Frau Prof. Möcker, wie könnte man heute schon weitgehend nachhaltig bauen?

Meine erste Antwort ist vielleicht etwas seltsam: nämlich gar nicht bauen, sondern den Bestand nutzen. Jeder Quadratmeter, der keine sogenannte graue Energie in der Herstellungsphase hat und später auch nicht beheizt, gelüftet, beleuchtet und gereinigt werden muss, ist wertvoll im Sinne der Ressourcenschonung und Nachhaltigkeit. Deswegen sollte die erste Frage nicht sein, wie wir nachhaltig bauen können, sondern wie wir es vermeiden können zu bauen.

Wenn wir es wirklich nicht vermeiden können, dann sollten wir zunächst mit nachwachsenden und natürlichen Baustoffen bauen, beispielsweise mit Lehm, Holz, Naturstein, Holzfaser-Baustoffen oder Hanf. Stichwort Recycling: Plattformen wie Concular untersuchen, welche Bauteile wiederverwendet oder recycelt werden können. Auch die Ausrichtung der Gebäude an der Sonnenenergie ist ein Prinzip nachhaltiger Architektur.
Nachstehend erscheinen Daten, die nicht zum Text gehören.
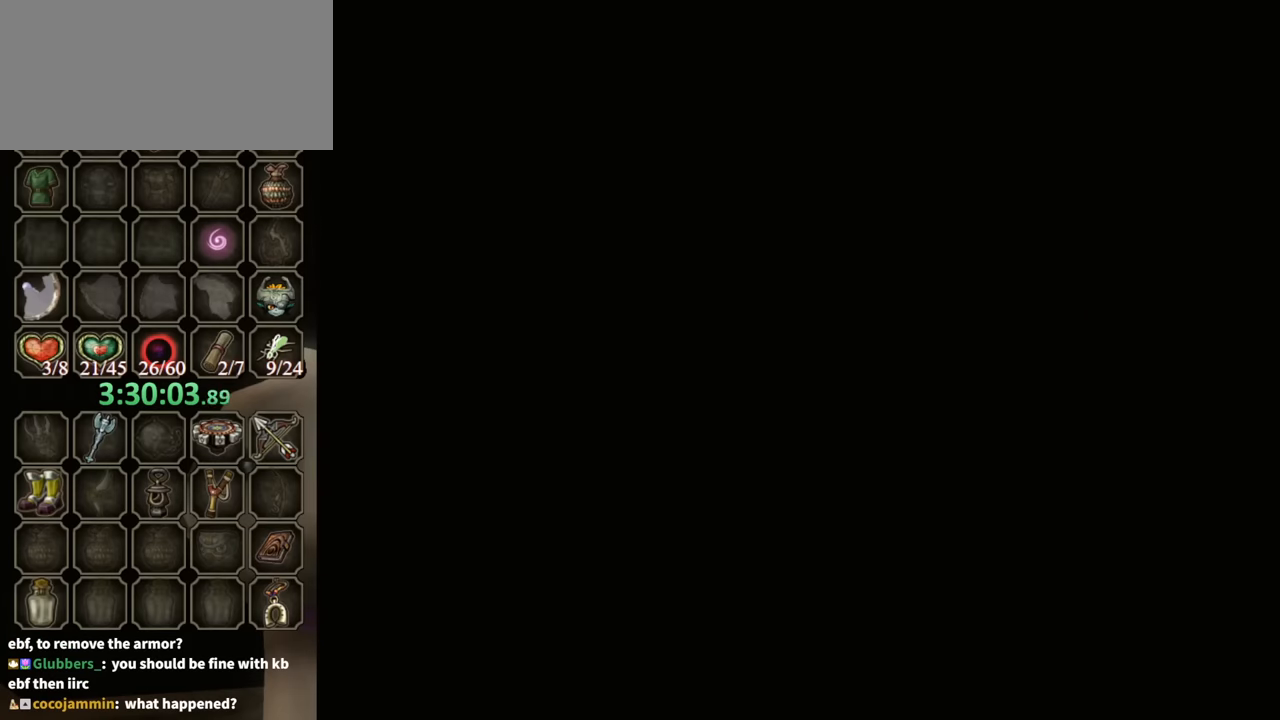
{"buttons": [], "left_stick": "center", "right_stick": "center", "events": []}
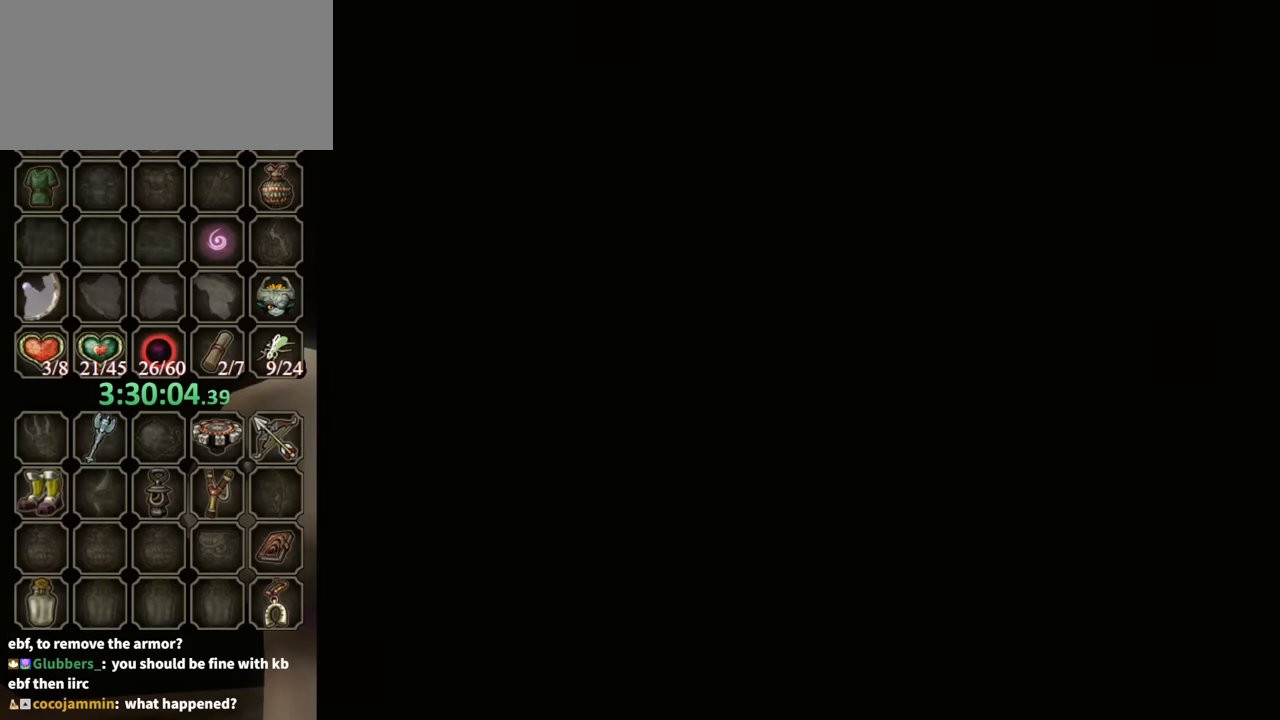
{"buttons": [], "left_stick": "left", "right_stick": "center", "events": [[266, "left_stick", "up-right"], [400, "left_stick", "down"], [500, "left_stick", "left"]]}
Im Sommer sollten wir geringe Wärmeeinträge haben, um die Kühlkosten zu minimieren, und im Winter sollten wir die Sonne nutzen, um Heizkosten zu sparen.
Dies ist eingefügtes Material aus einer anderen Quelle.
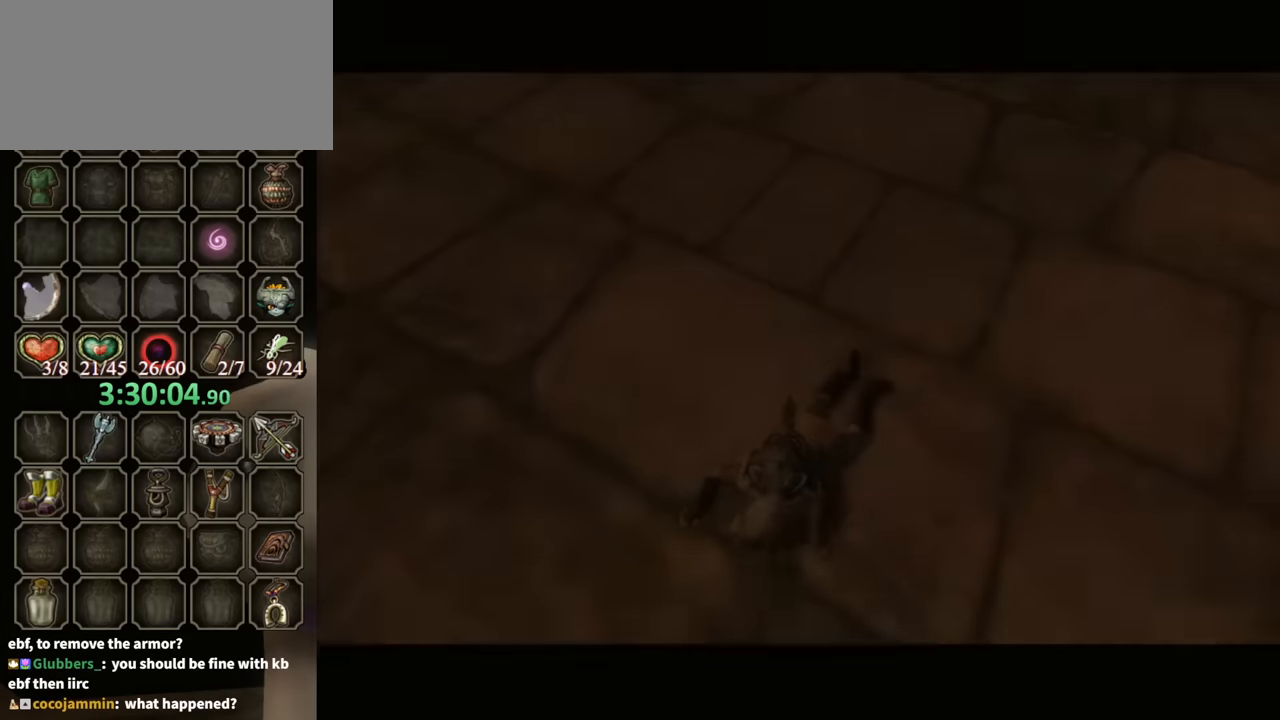
{"buttons": [], "left_stick": "up", "right_stick": "center", "events": [[33, "left_stick", "up-left"], [166, "left_stick", "up-right"], [233, "left_stick", "down-right"], [333, "left_stick", "down-left"], [466, "left_stick", "up"]]}
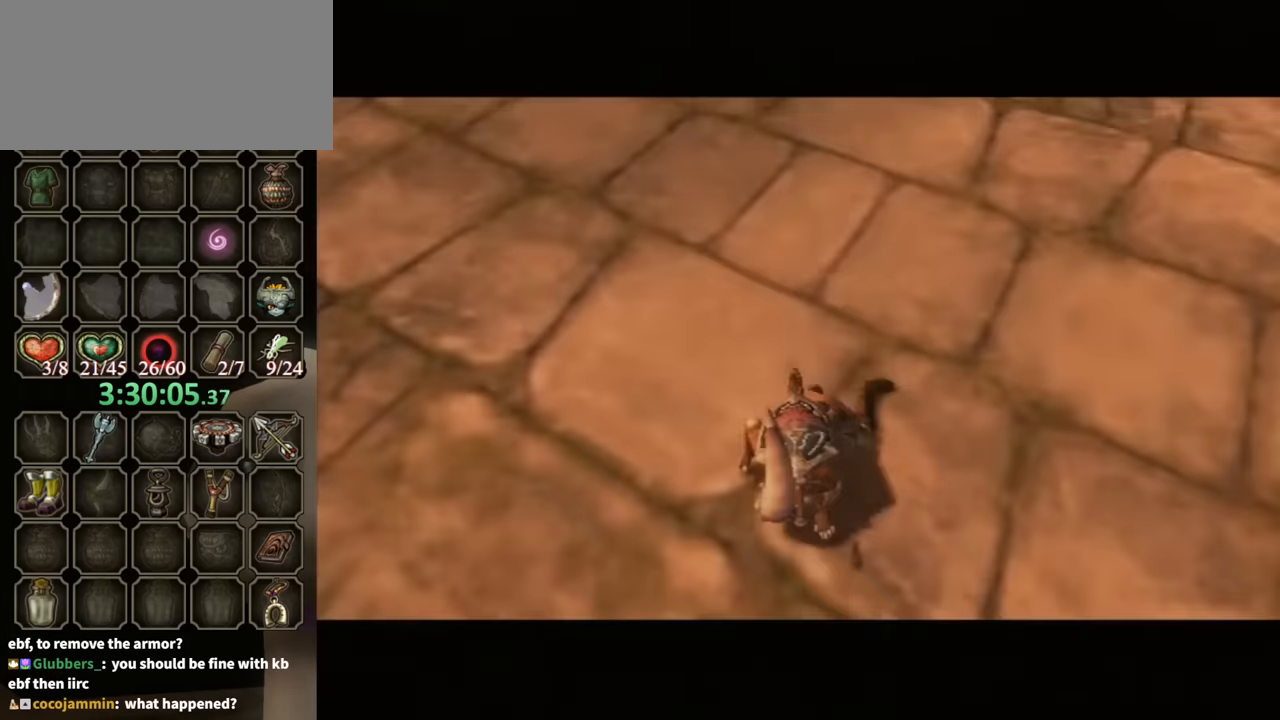
{"buttons": [], "left_stick": "center", "right_stick": "center", "events": [[66, "left_stick", "right"], [200, "left_stick", "center"]]}
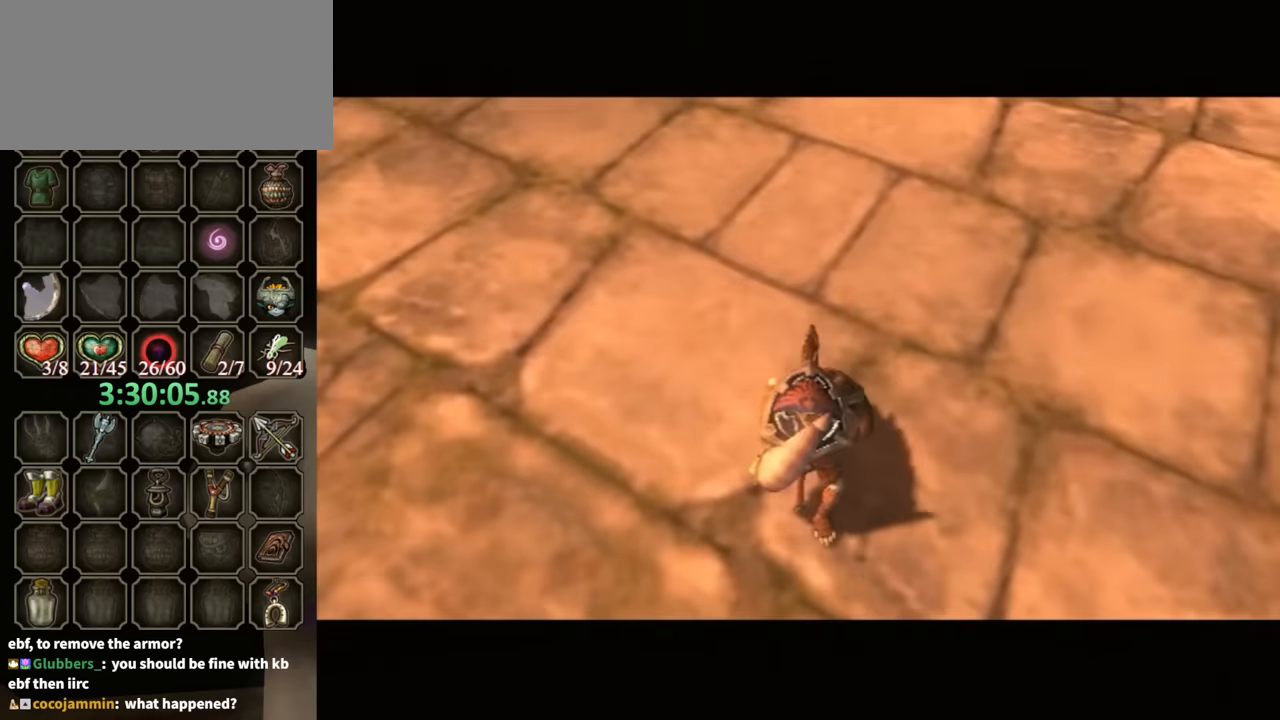
{"buttons": [], "left_stick": "center", "right_stick": "center", "events": []}
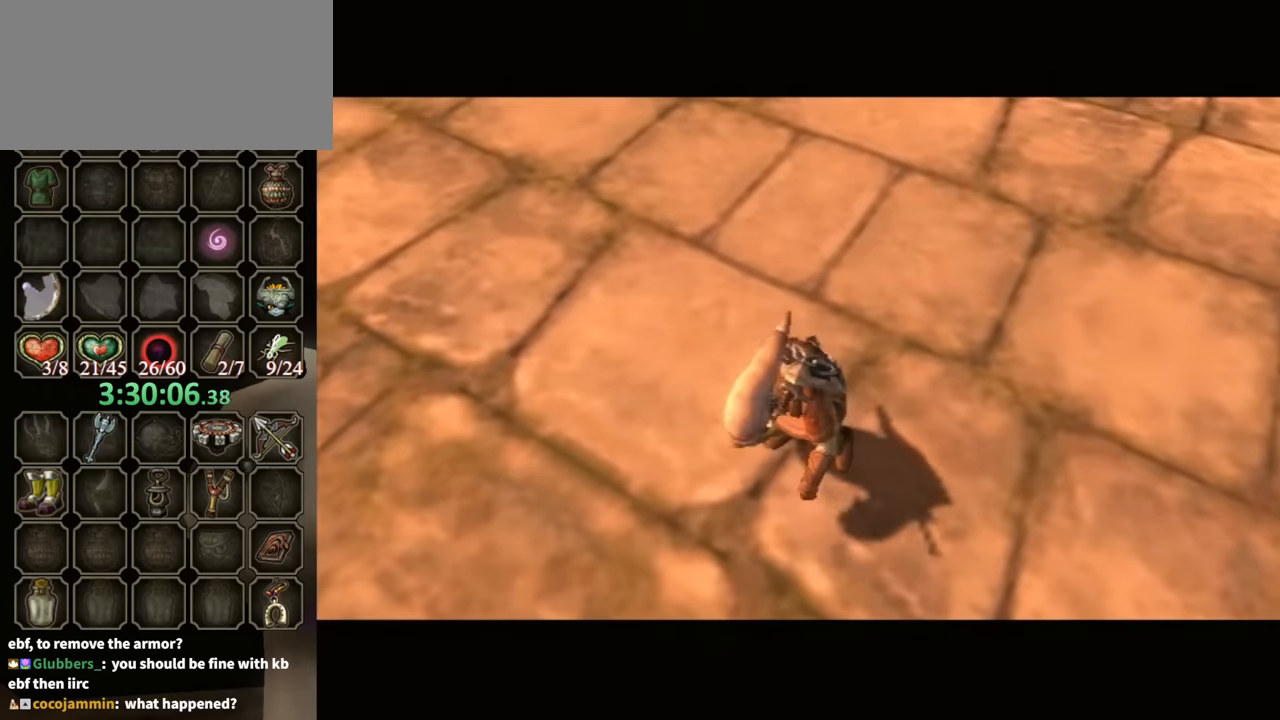
{"buttons": [], "left_stick": "up-right", "right_stick": "center", "events": [[133, "left_stick", "up-right"]]}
Ein weiterer Aspekt ist der Flächenverbrauch. Egal ob Wohnungsbau oder Bürogebäude, der Pro-Kopf-Flächenverbrauch sollte reduziert werden. Das gelingt durch einfache Sharing-Prinzipien, so dass Flächen für verschiedene Nutzungen verfügbar sind. Im gewerblichen Bereich könnten Büroflächen abends für Veranstaltungen oder Sport genutzt werden.

Nicht zuletzt ist es auch wichtig, den Rückbau von Anfang an mitzudenken, so dass Gebäude nach einer bestimmten Nutzungsdauer demontiert und wiederverwendet werden können. Modulare Bauweise ist hier ein Stichwort.
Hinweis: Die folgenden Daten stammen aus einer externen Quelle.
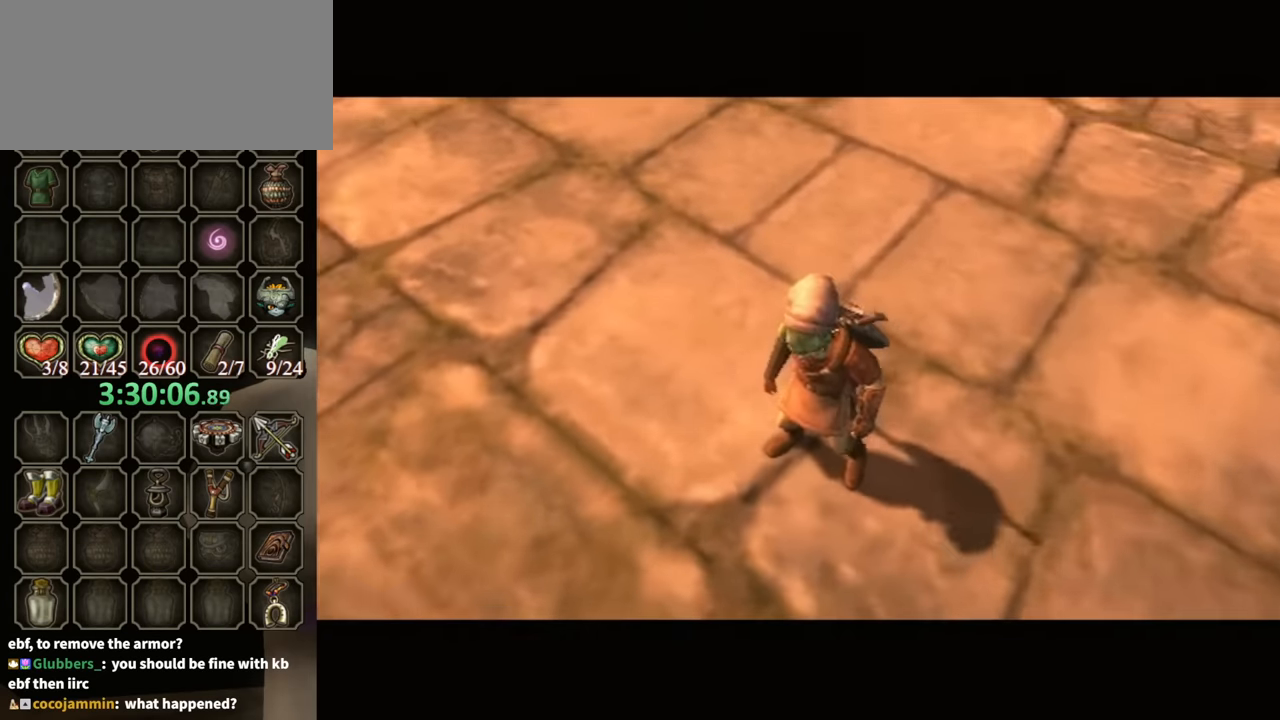
{"buttons": [], "left_stick": "up-right", "right_stick": "center", "events": [[266, "left_stick", "right"], [466, "left_stick", "up-right"]]}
Wie müssen Gebäude geplant werden, damit sie möglichst klimaresilient sind?

Das ist eine interessante Frage, weil sie sich auf ein großes Missverständnis bezieht, das oft zu einem hohen Ressourcenverbrauch führt. Wir wissen, dass sich das Klima künftig verändern wird, mit mehr Dürre- und Hitzeperioden sowie stärkeren Stürmen und Regenfällen. Und viele denken, dass wir diese Veränderungen mit immer mehr Technik bewältigen müssen.

Aber wir können auch klimaresilient bauen, indem wir ein minimalistisches Technikkonzept verfolgen. Statt immer mehr Technik in Gebäuden einzubauen, um Hitzeperioden zu bewältigen, können wir Baustoffe mit hoher thermischer Speicherfähigkeit verwenden. Das schafft ein angenehmes Raumklima ohne zusätzliche Kühlung. Wir sollten auch auf Glasfassaden verzichten und stattdessen Baustoffe wie Lehm, Stroh, Hanf oder Flachs verwenden, die gut dämmen und thermisch speichern. Zusätzlich können äußere Verschattungen oder Gebäudevorsprünge die Wärme im Sommer draußen halten.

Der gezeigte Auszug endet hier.